Soğuk algınlığı tedavisinde ilk akla gelen C Vitamini almaktır. Nobel Ödülü sahibi Linus Pauling ilk olarak C vitamini ile soğuk algınlığı arasındaki bağlantıyı buldu. Pauling, soğuk algınlığı için büyük C vitamini dozlarını savunduğundan beri, vitaminlerin çeşitli rahatsızlıkları hafifletmedeki varsayılan etkinliği her zaman tartışmalı bir konu olmuştur. Pauling’in C Vitamini ile ilgili yaptığı iddiaların çoğu, gıpta ile bakılan Nobel Barış Ödülü’nü ve kimya alanındaki üstün çalışmalardan ötürü bir başka Nobel ödülü kazandığı için dikkat çekti. Dr. Linus Pauling, bugüne kadar iki paylaşılmamış Nobel ödülü kazanan tek kişidir. 1954’te kimya alanında Nobel ödülünü ve 1962’de Nobel Barış Ödülü’nü almıştı. Aynı zamanda iki kez prestijli ödülü Marie Curie’den sonra kazanan ikinci kişiydi.
Pauling, hücreler arası yapıştırıcıdaki C vitamini varlığının, virüs parçacıklarının hücreler ve dokulardan geçmesini engellediğine inanıyordu. Ayrıca interferon aktivitesine dahil olduğunu varsaydı. İnterferonlar, virüs üretimine müdahale eden ve enfeksiyonların yayılmasını durduran proteinlerdir.
Pauling’e göre, soğuk algınlığı, üst solunum yollarının iltihaplanmasına yol açan bir virüs enfeksiyonunun sonucudur. Soğuk algınlığı üç ila on gün sürebilir ve ortalama olarak bir kişiyi yılda üç kez etkileyebilir.
Askorbik asit olarak da adlandırılan C vitamini, kelimenin tam anlamıyla “iskorbüt yok” anlamına gelen bir terimdir. Yaklaşık 250 yıl önce, bir İngiliz doktor, turunçgiller verilen denizcilerin C vitamini eksikliğinden kaynaklanan bir hastalık olan iskorbüt hastalığından kurtulduklarını keşfetti. Dehidroaskorbik asit ve askorbik asit, yiyeceklerde bulunan aktif C vitamini formlarıdır. Çoğu takviye sadece askorbik asit içerir. Kandaki askorbik asit seviyeleri de C vitamini ve askorbik asit içeren gıdaların tüketilmesiyle yükselir.

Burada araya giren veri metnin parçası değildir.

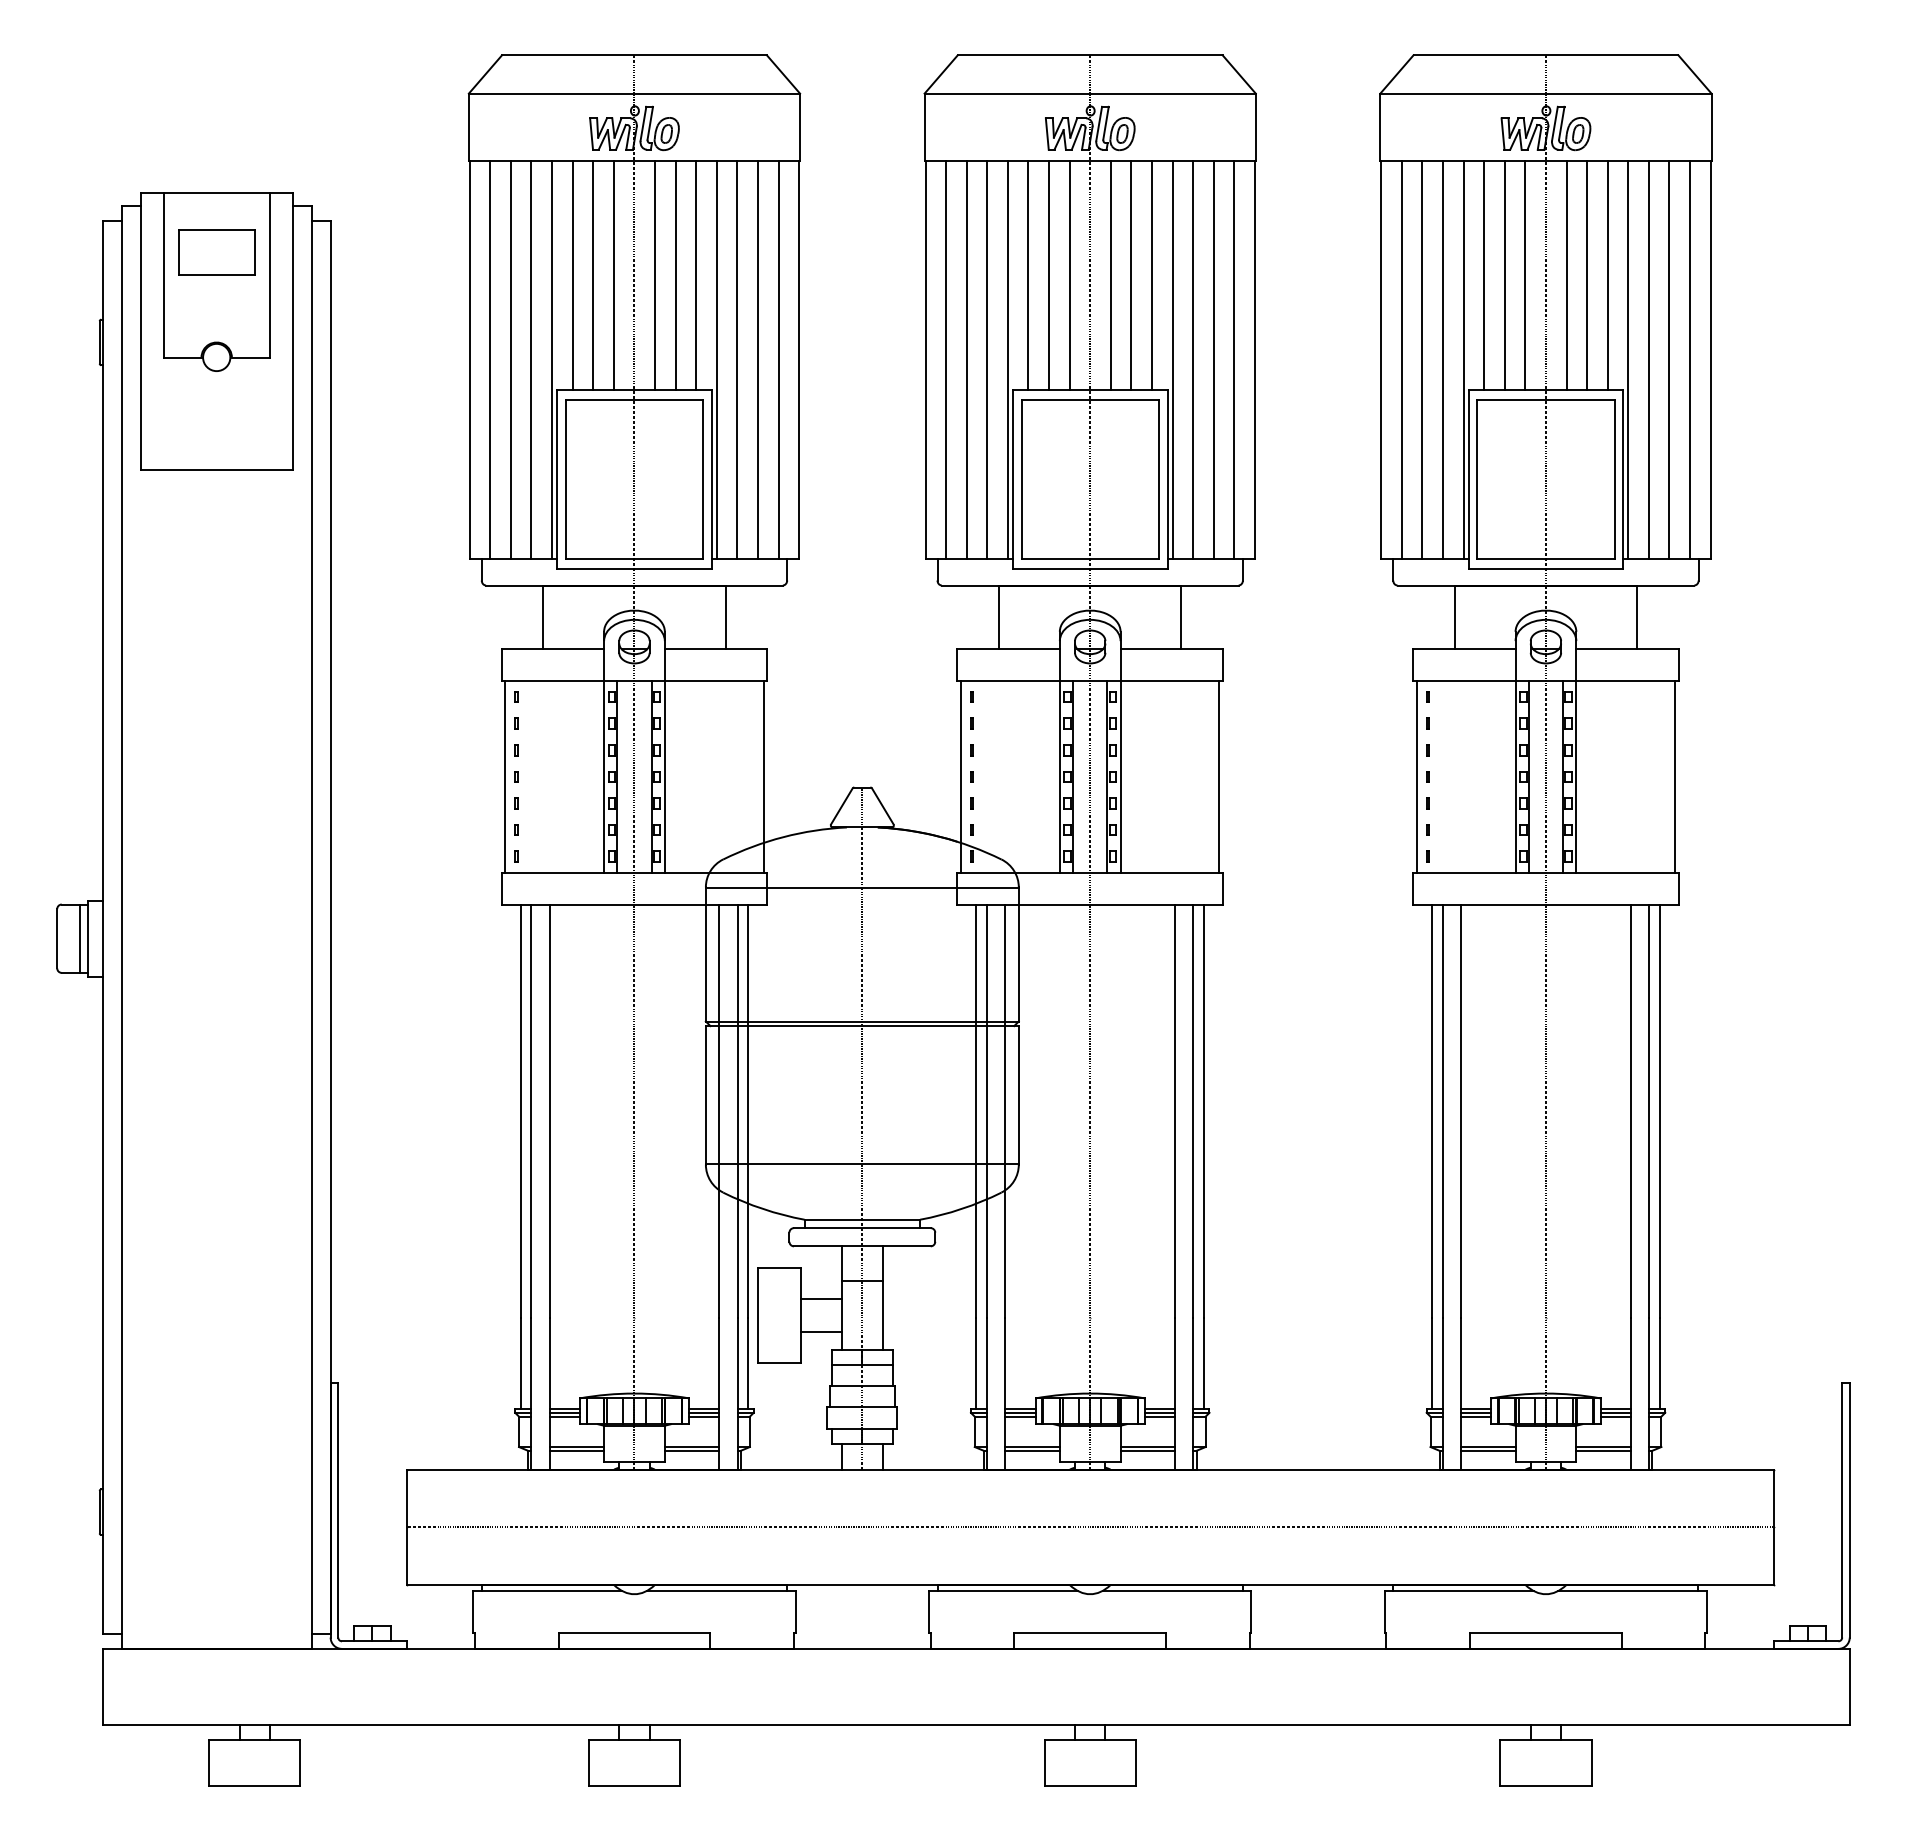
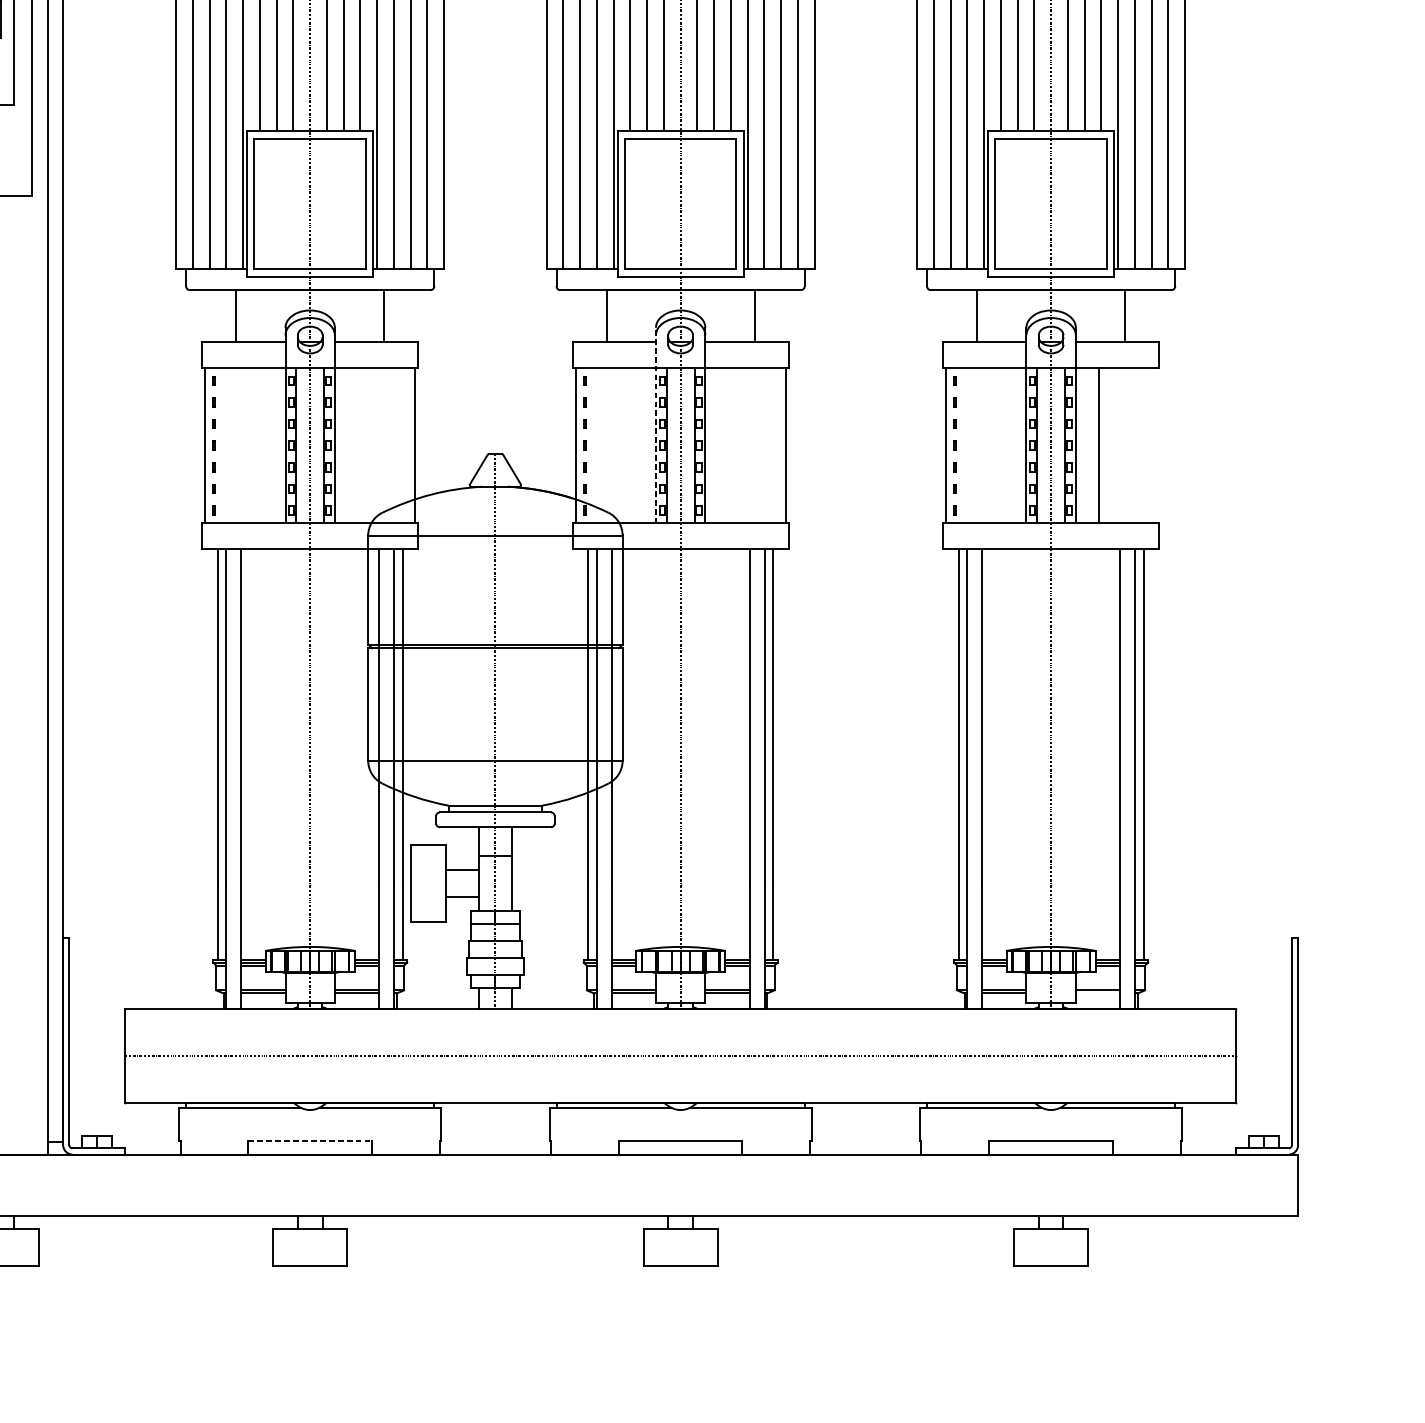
line: (1059, 751) -> (655, 425), solid -> dashed
line: (1675, 776) -> (1099, 445), moved
line: (1603, 1450) -> (1097, 993), removed
line: (634, 1632) -> (310, 1141), solid -> dashed

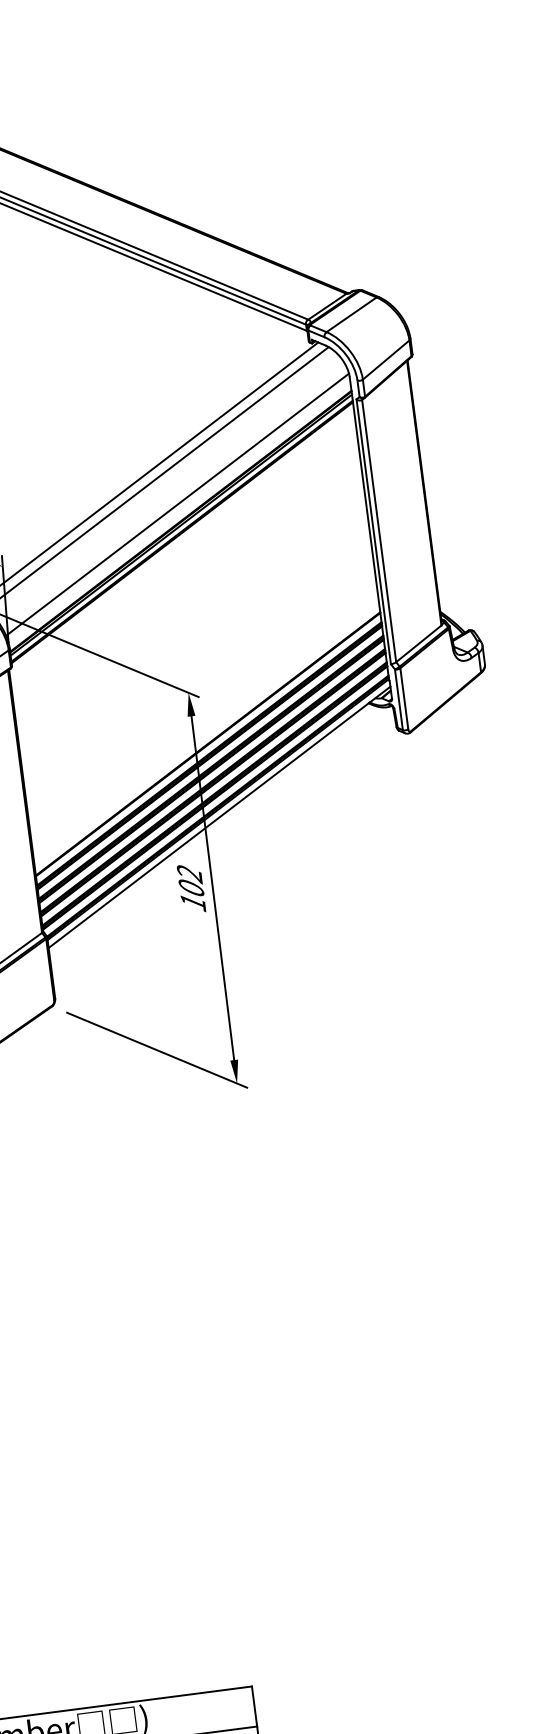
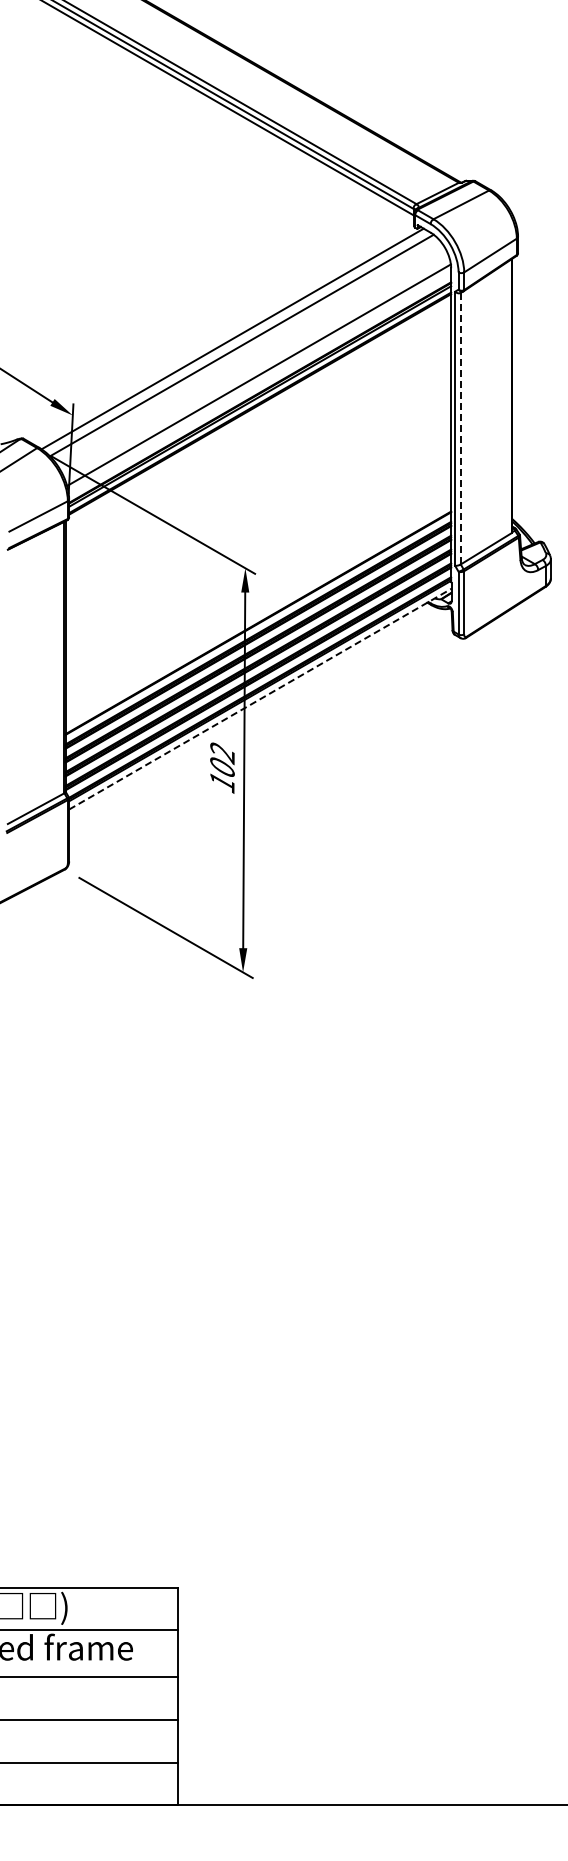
line: (378, 530) -> (460, 428), solid -> dashed
line: (219, 817) -> (260, 699), solid -> dashed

Ne yazık ki, İngiliz Donanması bu bilgilere göre harekete geçene kadar 50 yıl bekledi ve tüm gemilerinin her denizciye limon suyu sağlamasını istedi. İngiliz denizcilere bu gereklilikten dolayı limey terimi verildi. Bu nedenle, bazıları takviyelerin gıda ile aynı faydayı sağladığı sonucuna varmıştır. Bununla birlikte, bu, dehidroaskorbik asidin (C vitamininin diğer aktif formu) askorbik asit seviyelerini yükseltmekten başka olumlu etkilere sahip olabileceği gerçeğini göz ardı eder. Aslında, vücut her iki C vitamini formunu da emebilir ve kullanabilir.
C vitamininin soğuk algınlığı üzerindeki etkisine ilişkin birçok çalışma 1930’ların sonlarından beri yapılmıştır. 1938’de, Oberhausen, Almanya’daki St. Elisabeth Hastanesi’nden Dr. Roger Korbash, C vitamininin çeşitli hastalıkların tedavisinde etkili olduğuna dair bulgularını yayınladı. Gastrit ve ülserleri tedavi etmek için C vitamini kullandı. Daha sonra riniti veya burnun mukus zarının iltihaplanmasını tedavi etmek için C vitamini kullandı. Terapinin değerli olduğunu buldu ve soğuk algınlığı çeken bir kişiye 250 veya 500 miligramlık bu vitaminin enjeksiyonunu denemeye karar verdi. C vitamini tedavisinin her zaman soğuk algınlığı semptomlarının anında ortadan kalkmasına yol açtığı sonucuna vardı, ancak bazen ertesi gün başka bir enjeksiyon gerekebilir. Genel olarak Korbash, C Vitamininin büyük dozlarda güvenle uygulanabileceğine inanıyordu. Ayrıca C vitamininin soğuk ilaçlardan çok daha üstün olduğunu belirtti.
Doktorlar, o zamandan beri Dr. Pauling’in orijinal bulgularını tekrarlayan klinik çalışmaları hala tartışıyor olsalar da, çoğu, C vitamininin soğuk algınlığı ile mücadelede iyi bir ilk adım olduğu konusunda hemfikir.